The call telling me of Big Jane’s passing, early that Monday morning, was shortly followed by a call from Aida’s school nurse about “a skin rash that really should be seen by a doctor immediately.” So only after picking Aida up, checking in with her house staff, coordinating a doctor’s appointment with them and getting her to it, convincing Aida — thrilled to have the day with Mom instead of at school, but wary of letting anyone near the oozing, angry red skin on her side — to let a couple of physicians examine and swab her, working through the complexities of selecting an antibiotic for a person who can’t swallow pills, and sending her on to the pharmacy and home with her house manager… Only after all that did I stop, almost on a whim, sit on a bench in the afternoon sunshine at the edge of Lake Union, put on my big sunglasses and cry.

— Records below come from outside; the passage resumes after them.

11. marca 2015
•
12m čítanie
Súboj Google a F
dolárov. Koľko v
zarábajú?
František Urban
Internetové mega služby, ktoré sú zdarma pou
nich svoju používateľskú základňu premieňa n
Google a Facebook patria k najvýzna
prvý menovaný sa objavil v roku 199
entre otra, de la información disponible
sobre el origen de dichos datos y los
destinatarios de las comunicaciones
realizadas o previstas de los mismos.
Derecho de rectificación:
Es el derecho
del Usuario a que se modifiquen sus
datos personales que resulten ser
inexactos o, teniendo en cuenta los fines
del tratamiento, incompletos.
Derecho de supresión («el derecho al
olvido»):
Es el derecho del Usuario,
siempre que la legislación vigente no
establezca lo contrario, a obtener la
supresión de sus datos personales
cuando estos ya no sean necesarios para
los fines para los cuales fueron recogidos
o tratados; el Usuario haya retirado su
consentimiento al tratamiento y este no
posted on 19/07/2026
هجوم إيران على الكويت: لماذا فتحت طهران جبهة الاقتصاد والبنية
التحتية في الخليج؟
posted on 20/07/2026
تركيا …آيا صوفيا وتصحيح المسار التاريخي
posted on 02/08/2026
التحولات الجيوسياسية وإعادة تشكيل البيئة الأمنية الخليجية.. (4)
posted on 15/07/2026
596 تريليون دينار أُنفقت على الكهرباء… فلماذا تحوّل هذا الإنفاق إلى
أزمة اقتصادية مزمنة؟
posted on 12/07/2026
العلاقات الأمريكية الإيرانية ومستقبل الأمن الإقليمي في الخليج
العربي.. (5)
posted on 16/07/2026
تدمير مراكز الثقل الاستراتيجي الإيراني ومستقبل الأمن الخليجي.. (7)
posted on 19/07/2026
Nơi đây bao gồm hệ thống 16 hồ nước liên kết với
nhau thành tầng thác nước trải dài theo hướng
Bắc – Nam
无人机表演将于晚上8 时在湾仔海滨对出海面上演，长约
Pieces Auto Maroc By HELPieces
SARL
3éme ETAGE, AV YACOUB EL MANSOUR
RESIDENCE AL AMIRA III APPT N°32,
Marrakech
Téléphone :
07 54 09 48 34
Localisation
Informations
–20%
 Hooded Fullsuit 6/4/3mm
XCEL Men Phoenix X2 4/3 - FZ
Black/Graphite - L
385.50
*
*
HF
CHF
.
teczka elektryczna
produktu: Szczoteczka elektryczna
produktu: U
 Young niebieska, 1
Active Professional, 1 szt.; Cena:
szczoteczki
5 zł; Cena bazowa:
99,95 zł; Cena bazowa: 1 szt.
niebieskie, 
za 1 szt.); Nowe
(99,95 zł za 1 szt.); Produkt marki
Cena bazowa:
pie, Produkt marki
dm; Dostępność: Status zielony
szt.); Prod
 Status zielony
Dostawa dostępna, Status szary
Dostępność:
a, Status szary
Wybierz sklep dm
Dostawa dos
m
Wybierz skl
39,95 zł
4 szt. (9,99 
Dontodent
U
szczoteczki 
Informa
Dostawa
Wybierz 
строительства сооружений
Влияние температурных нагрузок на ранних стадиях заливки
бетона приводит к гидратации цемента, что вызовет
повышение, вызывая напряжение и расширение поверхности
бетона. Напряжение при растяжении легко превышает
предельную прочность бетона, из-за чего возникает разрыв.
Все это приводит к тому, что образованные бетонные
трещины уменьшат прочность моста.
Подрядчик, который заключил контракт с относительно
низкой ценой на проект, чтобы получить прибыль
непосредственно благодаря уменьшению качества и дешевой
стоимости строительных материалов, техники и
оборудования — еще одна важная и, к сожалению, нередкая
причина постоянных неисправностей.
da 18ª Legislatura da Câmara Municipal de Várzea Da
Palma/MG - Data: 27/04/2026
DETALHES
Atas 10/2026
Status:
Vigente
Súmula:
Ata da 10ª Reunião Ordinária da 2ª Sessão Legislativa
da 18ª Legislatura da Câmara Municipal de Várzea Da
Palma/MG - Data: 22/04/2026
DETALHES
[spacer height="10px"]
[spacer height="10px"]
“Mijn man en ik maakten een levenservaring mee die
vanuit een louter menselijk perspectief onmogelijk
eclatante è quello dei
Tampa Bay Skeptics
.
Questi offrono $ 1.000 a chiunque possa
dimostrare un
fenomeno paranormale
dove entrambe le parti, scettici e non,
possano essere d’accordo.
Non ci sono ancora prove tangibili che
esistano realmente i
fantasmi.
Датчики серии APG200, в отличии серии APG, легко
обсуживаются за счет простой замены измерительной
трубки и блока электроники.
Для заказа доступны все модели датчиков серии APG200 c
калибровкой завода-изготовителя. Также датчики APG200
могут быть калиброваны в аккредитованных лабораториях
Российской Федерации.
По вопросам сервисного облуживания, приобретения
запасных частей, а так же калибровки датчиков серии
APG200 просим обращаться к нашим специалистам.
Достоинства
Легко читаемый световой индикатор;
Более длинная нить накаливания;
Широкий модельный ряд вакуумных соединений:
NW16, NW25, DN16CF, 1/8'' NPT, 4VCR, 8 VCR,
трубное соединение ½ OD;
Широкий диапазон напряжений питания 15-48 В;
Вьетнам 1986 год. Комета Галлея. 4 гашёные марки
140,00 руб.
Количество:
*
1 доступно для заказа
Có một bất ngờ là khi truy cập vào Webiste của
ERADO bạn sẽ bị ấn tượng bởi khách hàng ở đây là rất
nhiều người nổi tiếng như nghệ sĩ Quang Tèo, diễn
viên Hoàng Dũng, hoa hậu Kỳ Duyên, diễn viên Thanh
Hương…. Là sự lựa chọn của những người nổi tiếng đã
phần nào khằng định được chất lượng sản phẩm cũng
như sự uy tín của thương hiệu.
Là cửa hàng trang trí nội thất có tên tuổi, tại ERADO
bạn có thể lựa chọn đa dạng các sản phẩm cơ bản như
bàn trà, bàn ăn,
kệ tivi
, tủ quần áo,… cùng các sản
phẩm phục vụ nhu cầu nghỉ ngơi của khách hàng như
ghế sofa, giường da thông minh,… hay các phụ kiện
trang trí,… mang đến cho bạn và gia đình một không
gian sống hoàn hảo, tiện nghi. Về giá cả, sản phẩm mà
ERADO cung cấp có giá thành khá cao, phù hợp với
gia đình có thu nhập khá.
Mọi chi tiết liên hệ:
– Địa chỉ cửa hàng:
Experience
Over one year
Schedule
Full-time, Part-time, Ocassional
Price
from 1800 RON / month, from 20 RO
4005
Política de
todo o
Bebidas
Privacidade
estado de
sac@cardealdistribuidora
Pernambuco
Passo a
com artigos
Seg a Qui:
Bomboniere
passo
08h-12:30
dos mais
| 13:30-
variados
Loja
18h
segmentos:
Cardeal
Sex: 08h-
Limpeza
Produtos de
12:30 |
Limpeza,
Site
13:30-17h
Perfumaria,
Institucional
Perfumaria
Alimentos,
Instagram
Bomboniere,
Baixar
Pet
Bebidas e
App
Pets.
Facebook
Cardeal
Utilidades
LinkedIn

When I was a child, in the summer, Big Jane would take her first cup of coffee outside with her early in the morning, climb the ladder of their small, above-ground pool, and recline regally on a floating mattress in her billowing white nightgown, circling slowly in the water as the sky lightened. “Don’t you want to put on your swimsuit?” we’d ask her, mildly scandalized at her behavior. She would smile and drift, and tell us we’d someday understand the value of not wasting time on such things.